(WHAT TO PRODUCE):
Transcribe every line of the material below exactly, leaving out the pictures.

(RECORDED DATA):
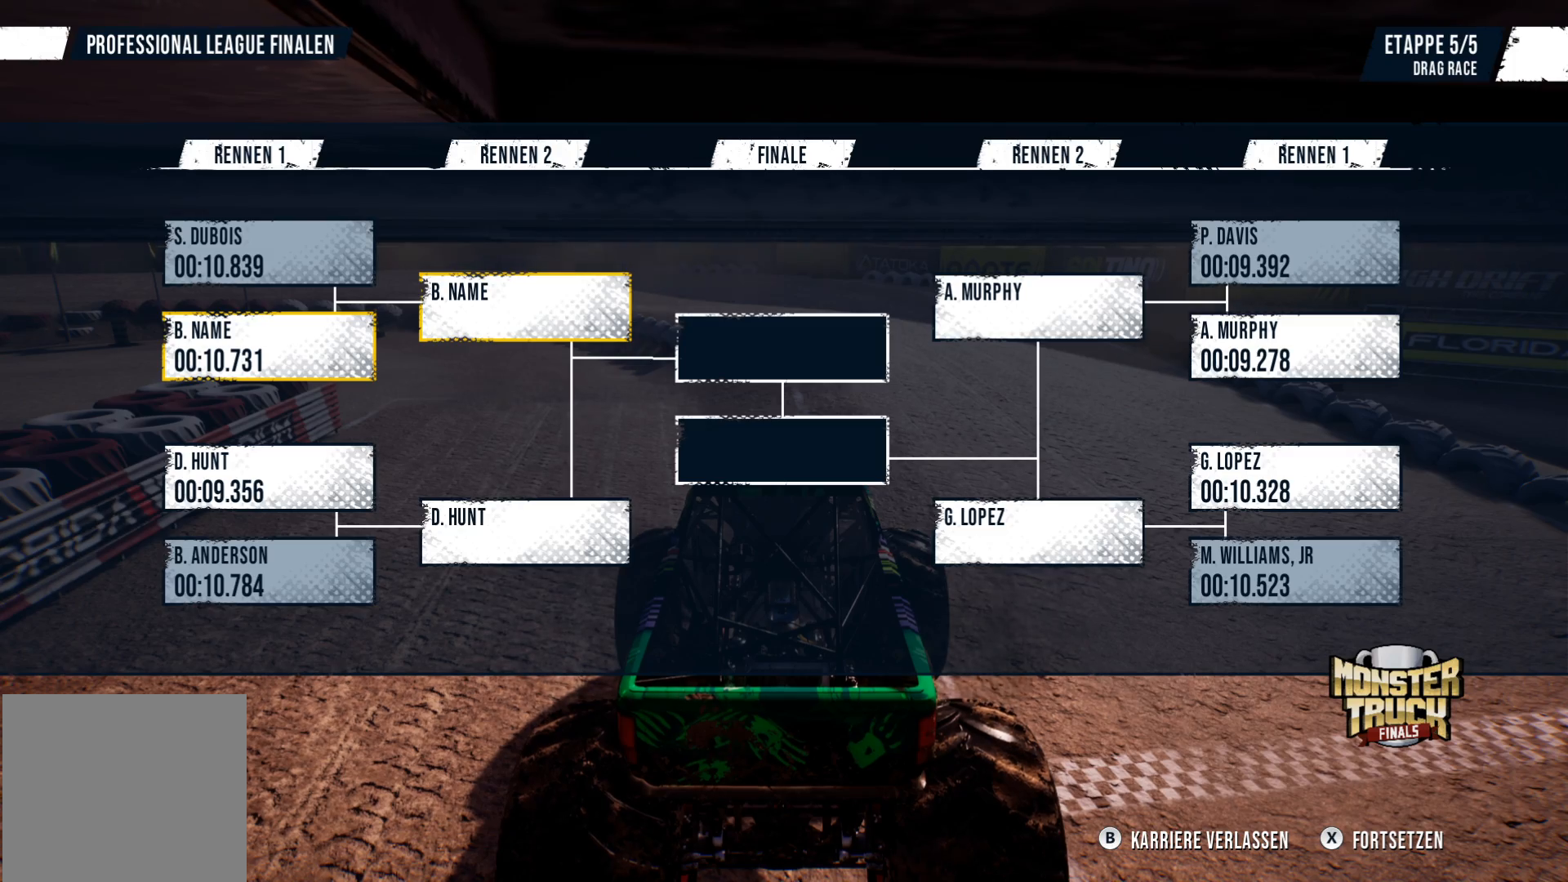
{"buttons": [], "left_stick": "center", "events": [[84, "X", "down"], [284, "X", "up"]]}
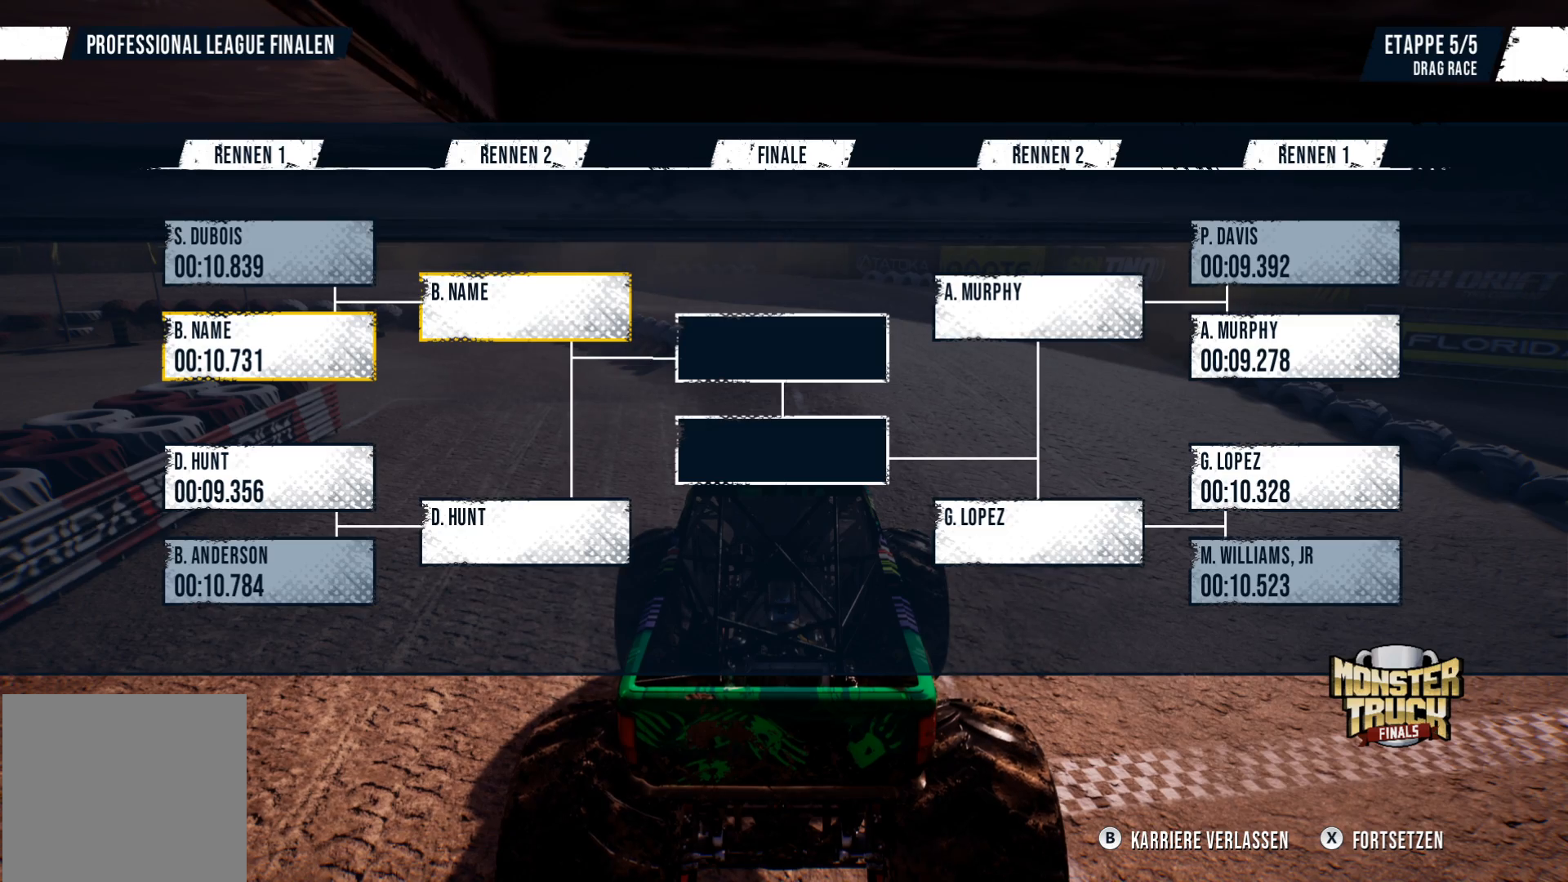
{"buttons": [], "left_stick": "center", "events": []}
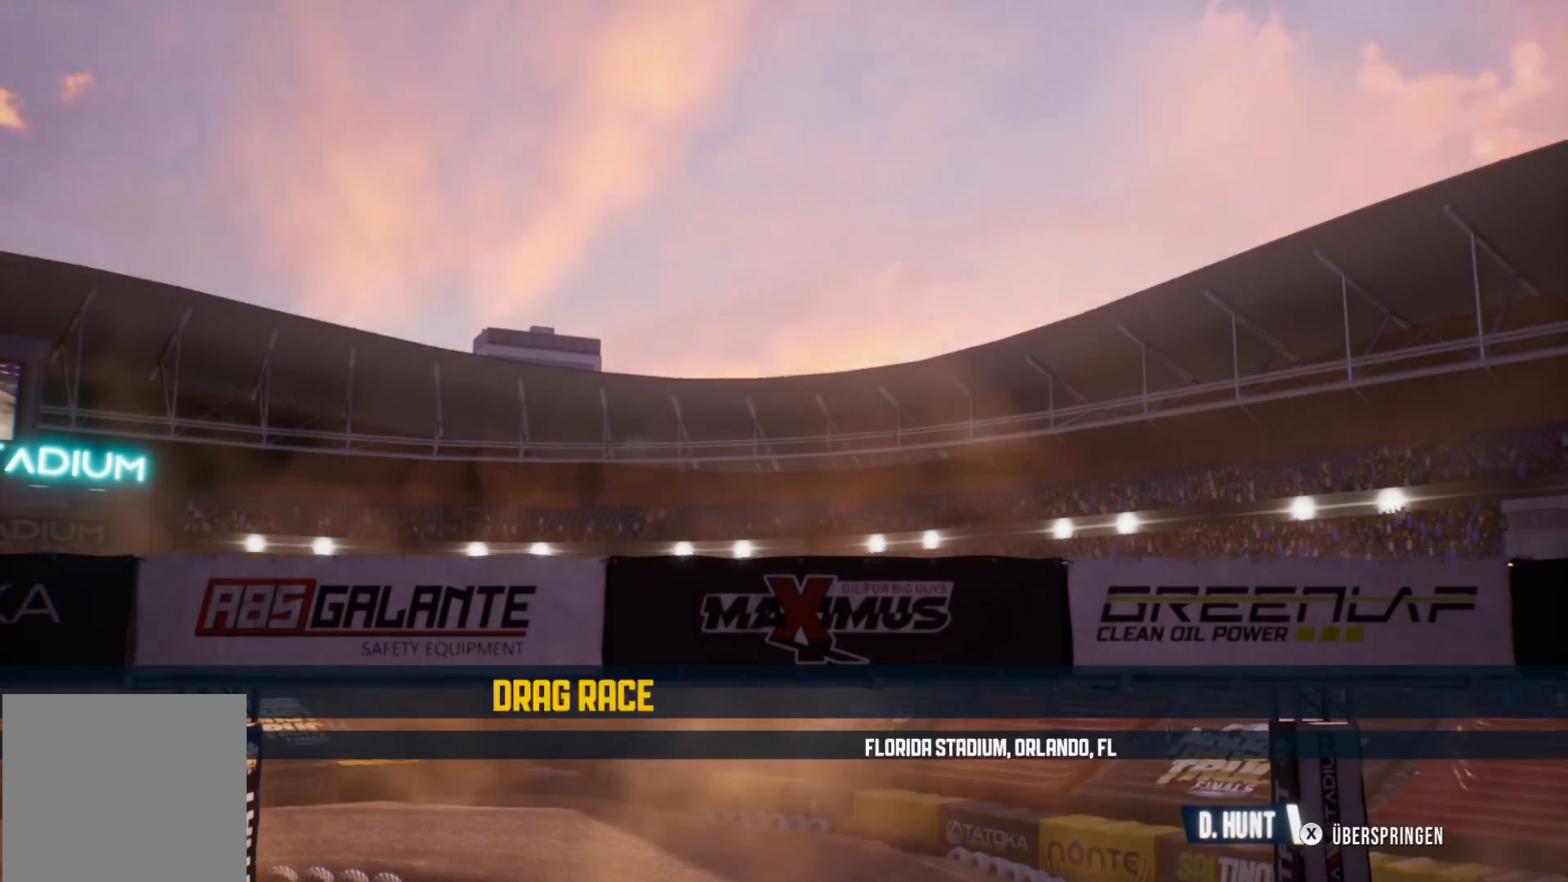
{"buttons": [], "left_stick": "center", "events": []}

(SOLUTION BELOW):
{"buttons": [], "left_stick": "center", "events": [[84, "X", "down"], [284, "X", "up"]]}
{"buttons": [], "left_stick": "center", "events": []}
{"buttons": [], "left_stick": "center", "events": []}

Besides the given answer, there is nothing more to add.